Adeus, Totti. Adeus, futebol

Ele. E nós, mesmo os que lá não estávamos (Foto: asroma.it)
Não atolarei você, leitor, com mais linhas e linhas sobre a despedida de Francesco Totti dos gramados. Nos últimos dias, abusei do Google Tradutor para entender o que tanto falavam desse homem em indonésio, chinês, romeno e árabe. Por isso, é desnecessário que eu discorra sobre as qualidades técnicas e atléticas de alguém cujos artigos na Wikipedia têm mais de dois metros de extensão em uma série de idiomas.

Mas escreverei. Um pouco só, e por egoísmo, mas escreverei. São uns poucos caracteres sobre esse cidadão italiano de 40 anos que jogou a vida inteira por apenas um time de futebol, uma dessas equipes medianamente fracassadas. Ele poderia ter sido milionário e famoso. Escolheu ser apenas milionário. E, bem, por causa dele o clube foi citado em indonésio, chinês, romeno e árabe. Sem o tal Francesco, Roma seria pouco mais do que o nome da capital da Itália e de um velho restaurante demodê de Brasília. Ao menos nesta semana, a Roma foi maior que qualquer Roma. Tudo por causa de um rapaz que escolheu como profissão chutar a bola dentro do gol adversário.
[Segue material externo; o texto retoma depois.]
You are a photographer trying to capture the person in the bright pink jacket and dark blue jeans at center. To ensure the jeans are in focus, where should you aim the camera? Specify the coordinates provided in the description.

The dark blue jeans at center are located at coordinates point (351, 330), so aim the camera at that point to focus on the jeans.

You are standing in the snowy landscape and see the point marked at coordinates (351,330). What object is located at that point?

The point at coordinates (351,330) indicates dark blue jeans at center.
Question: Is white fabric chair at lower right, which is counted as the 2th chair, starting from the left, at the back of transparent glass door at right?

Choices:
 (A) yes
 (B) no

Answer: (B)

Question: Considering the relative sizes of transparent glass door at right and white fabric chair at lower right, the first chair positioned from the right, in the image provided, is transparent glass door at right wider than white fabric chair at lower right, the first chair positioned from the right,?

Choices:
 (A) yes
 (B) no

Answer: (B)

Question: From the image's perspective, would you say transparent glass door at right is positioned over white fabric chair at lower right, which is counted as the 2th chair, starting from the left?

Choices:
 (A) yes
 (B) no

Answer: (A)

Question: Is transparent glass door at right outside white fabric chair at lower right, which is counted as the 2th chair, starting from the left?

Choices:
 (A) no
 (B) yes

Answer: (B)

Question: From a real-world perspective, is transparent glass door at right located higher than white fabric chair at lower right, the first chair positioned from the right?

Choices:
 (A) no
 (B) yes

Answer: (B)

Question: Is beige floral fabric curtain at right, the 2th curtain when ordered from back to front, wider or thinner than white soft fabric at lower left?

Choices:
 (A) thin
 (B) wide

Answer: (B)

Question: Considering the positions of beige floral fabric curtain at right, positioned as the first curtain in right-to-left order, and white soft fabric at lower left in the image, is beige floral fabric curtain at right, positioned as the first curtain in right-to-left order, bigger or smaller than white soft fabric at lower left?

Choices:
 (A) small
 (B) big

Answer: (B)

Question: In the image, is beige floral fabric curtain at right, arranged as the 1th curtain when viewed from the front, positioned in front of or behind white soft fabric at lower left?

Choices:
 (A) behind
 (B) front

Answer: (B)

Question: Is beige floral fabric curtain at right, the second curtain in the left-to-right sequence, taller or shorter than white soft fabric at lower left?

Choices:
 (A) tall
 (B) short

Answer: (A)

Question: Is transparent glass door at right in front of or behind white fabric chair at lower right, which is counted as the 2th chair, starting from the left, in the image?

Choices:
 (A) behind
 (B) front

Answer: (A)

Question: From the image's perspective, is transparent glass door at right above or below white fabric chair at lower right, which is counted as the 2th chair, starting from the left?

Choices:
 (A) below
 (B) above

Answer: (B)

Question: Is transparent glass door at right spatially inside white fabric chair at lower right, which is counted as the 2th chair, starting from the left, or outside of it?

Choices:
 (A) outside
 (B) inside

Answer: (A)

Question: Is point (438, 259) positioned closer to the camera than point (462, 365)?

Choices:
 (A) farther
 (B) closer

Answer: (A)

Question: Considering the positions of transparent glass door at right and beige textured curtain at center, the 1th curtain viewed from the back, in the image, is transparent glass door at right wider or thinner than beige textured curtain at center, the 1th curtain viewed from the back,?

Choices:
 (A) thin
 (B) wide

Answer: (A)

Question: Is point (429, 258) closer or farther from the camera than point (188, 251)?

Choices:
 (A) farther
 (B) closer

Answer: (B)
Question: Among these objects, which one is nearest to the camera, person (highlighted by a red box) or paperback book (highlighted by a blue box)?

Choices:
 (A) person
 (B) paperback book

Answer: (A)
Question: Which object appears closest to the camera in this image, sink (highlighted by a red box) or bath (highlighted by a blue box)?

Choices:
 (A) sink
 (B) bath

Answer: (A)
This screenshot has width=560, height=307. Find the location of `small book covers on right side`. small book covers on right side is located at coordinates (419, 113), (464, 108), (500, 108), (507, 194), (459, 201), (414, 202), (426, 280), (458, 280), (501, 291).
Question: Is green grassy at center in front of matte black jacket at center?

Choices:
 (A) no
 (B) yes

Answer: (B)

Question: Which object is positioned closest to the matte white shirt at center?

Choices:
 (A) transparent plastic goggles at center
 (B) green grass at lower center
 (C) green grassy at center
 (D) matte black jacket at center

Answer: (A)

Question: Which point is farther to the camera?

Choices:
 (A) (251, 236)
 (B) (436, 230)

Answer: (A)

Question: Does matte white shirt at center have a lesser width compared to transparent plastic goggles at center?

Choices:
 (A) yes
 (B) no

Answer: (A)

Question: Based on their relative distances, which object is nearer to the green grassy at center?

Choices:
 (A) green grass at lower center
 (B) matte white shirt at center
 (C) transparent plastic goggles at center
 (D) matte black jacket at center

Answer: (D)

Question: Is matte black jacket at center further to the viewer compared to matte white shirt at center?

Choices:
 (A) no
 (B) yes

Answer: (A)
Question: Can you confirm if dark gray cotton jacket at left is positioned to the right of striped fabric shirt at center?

Dizer que apaguei vários rascunhos antes de assinar um texto sobre minha incapacidade de escrever num momento como esse é tão clichê quanto ver um gol de cobertura assinado por Francesco Totti no início dos anos 2000. Também seria egoísta falar sobre meu blecaute quando os holofotes estão em uma só pessoa, mas um cara que distribuiu tantas assistências para os companheiros ao longo da vida certamente poderia ignorar essa intromissão. Sigo, então, em primeira pessoa.

Eu, que me pensava iconoclasta, vivi uma idolatria exótica a 9 mil quilômetros de distância. Pelas minhas contas mais sinceras, o futebol me fez chorar oito vezes. Uma, em fevereiro de 2006, quando Richard Vanigli tentou tirar Totti da Copa do Mundo. As quatro últimas, quase que de uma só vez, em 28 de maio de 2017.

Não aposentem a camisa 10. Aposentem o clube. Se a burocracia não permitir que isso seja levado adiante antes do início da próxima temporada, ao menos enterrem a faixa de capitão no lugar onde Francesco Totti marcou o gol que deu à Roma seu último Campeonato Italiano.

O adeus de Totti aos gramados é meu adeus ao futebol romantizado. Chegou o momento de buscar algum sentido novo nesse esporte. E, se você chegou à última linha, estará comigo nessa jornada.